The Student Association is registering students to vote in next year’s D.C. elections, and urging them to run for seats on the Advisory Neighborhood Commission.
Adam Siple, who is spearheading the SA’s “GW Votes” campaign, said preliminary programs already have made 50 additional students eligible to vote in elections this November.
“The primary focus is on registering students,” Siple said. “As we get students registered, we are looking to identify potential candidates who will support students, or to get students to run themselves.”
The ANC has voted against GW building initiatives in recent years, including the construction of New Hall and, most recently, the future Health and Wellness Center.
Siple said he believes part of the problem community members have with students is that they equate students with the University as an institution.
“Some members of the community see the students and the University as one, and equate both with problems for the community,” he said. “(Students) know a lot about the community and want to be involved.”
Six single-member districts comprise the ANC for Foggy Bottom and West End communities. Siple said at least three of the districts are almost entirely within GW’s campus parameters.

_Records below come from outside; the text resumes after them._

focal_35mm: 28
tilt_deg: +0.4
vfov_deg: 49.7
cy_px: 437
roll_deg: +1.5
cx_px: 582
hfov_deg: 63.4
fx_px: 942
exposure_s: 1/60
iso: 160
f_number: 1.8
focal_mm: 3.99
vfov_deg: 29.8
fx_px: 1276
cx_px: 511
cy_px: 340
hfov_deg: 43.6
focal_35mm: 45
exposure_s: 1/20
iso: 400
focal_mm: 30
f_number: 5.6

Voters must be registered in D.C. at least 30 days before the election. Candidates for ANC must be registered voters and must have lived in their district for at least 60 days before the Sept. 4 deadline to file for candidacy. ANC members serve two-year terms.

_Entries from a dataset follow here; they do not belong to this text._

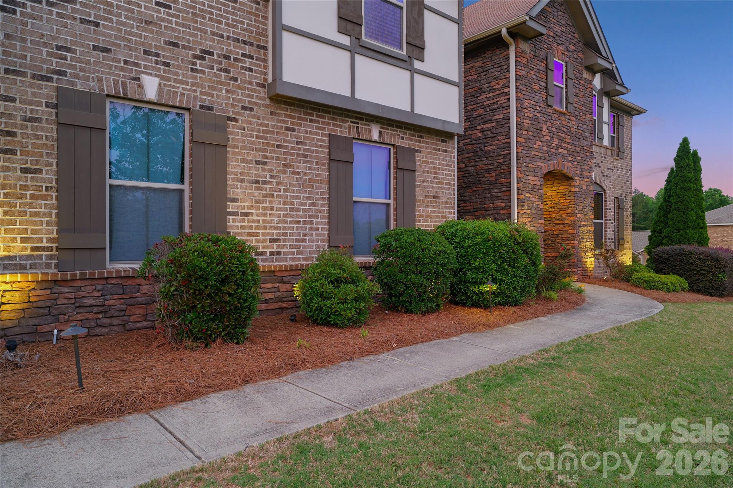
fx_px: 468
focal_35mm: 23
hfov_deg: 76.1
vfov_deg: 55.1
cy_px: 244
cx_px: 366
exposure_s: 1/1.25
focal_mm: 23
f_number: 8
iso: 800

Siple said students should not be concerned with losing financial aid from their state by registering to vote in D.C. He said research conducted by the SA and Georgetown University students showed only six states, including Pennsylvania, offer financial aid to students who attend schools outside of their state.

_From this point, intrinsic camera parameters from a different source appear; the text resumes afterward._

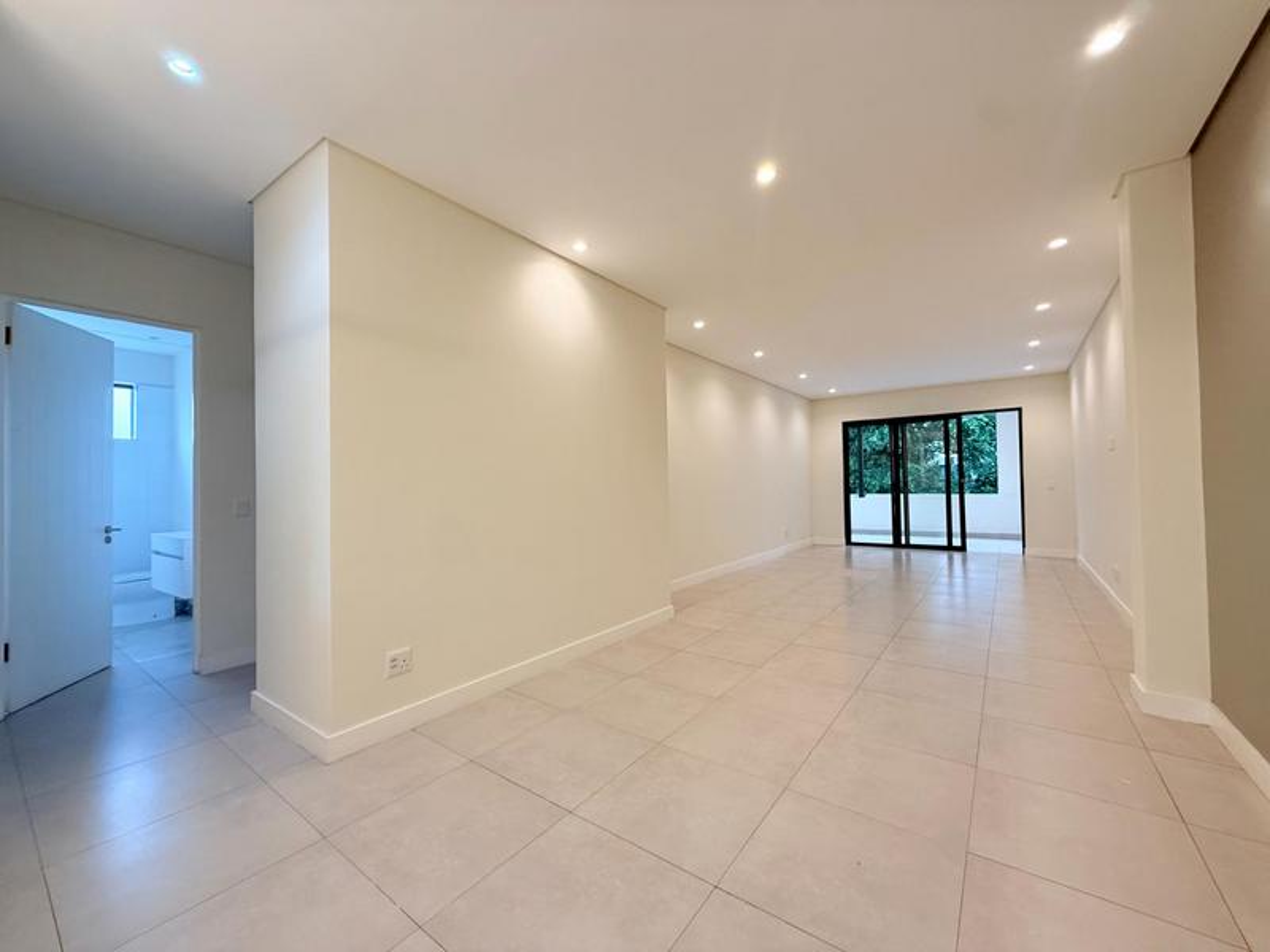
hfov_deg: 102.1
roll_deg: +0.5
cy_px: 476
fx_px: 514
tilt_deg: +0.6
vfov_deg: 85.7
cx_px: 635
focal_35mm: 14
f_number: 2.2
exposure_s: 1/100
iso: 200
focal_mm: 2.22
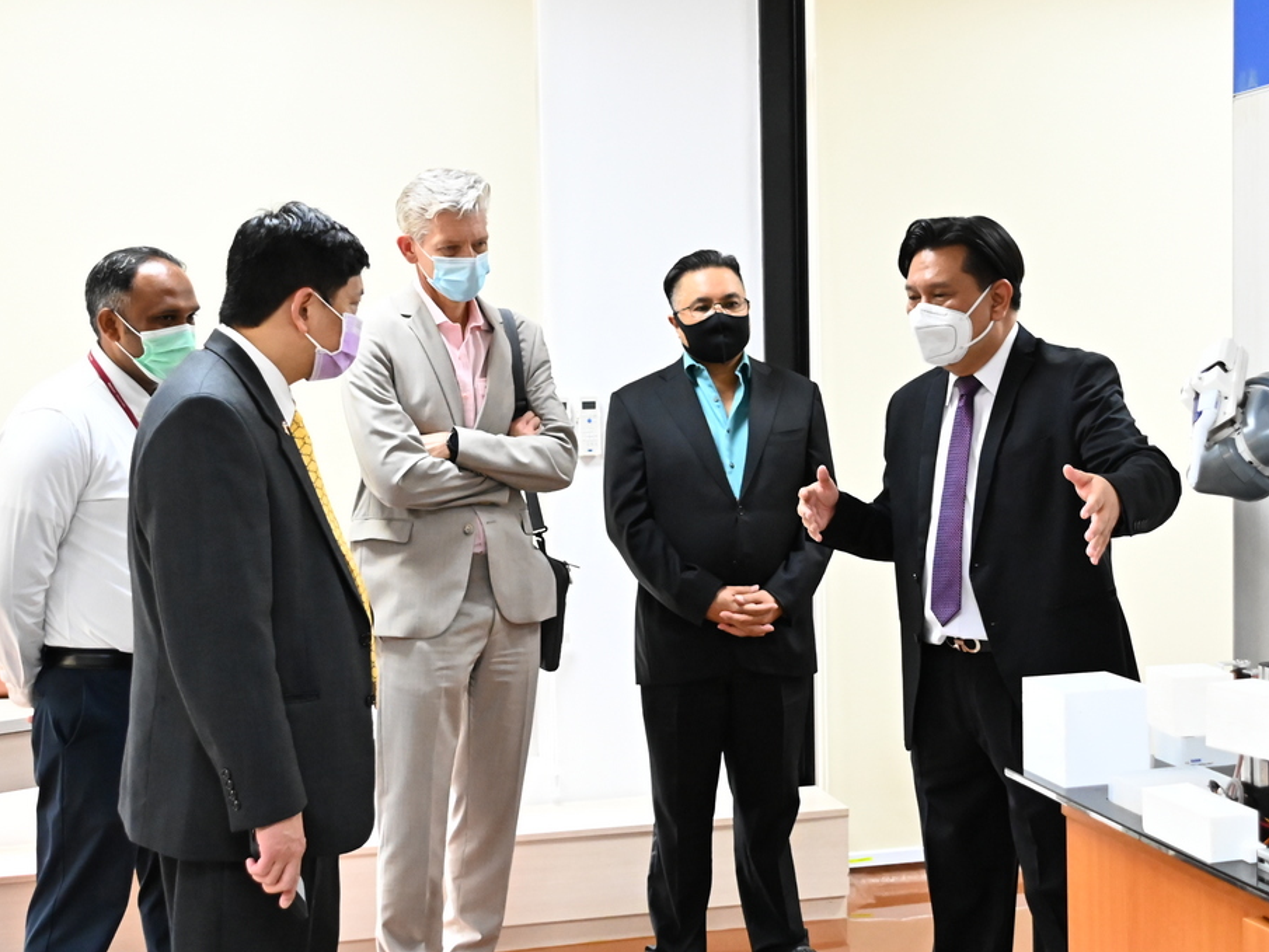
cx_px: 710
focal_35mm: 49
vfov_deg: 29.7
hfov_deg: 38.8
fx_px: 1797
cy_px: 477
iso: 6400
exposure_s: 1/125
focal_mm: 30
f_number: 4.5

“Students need to see if they actually receive state aid,” Siple said. “The majority of financial aid students receive federal aid, and states cannot deny students federal aid.”
Georgetown ran a voter registration drive last year and elected a student to a local ANC. Siple said a group of students at Georgetown spread a rumor last year that students could lose aid if they registered in the District. The financial aid office at Georgetown quickly assured students they would not lose their aid if they changed where they are registered, Siple said.
“Most students are eager to register to vote in the District once they get the facts straight,” he said.
The SA wants students to register to vote to help the community, not just to push initiatives to benefit the University, Siple said.
“The message we are trying to send is that students are a part of the community,” Siple said.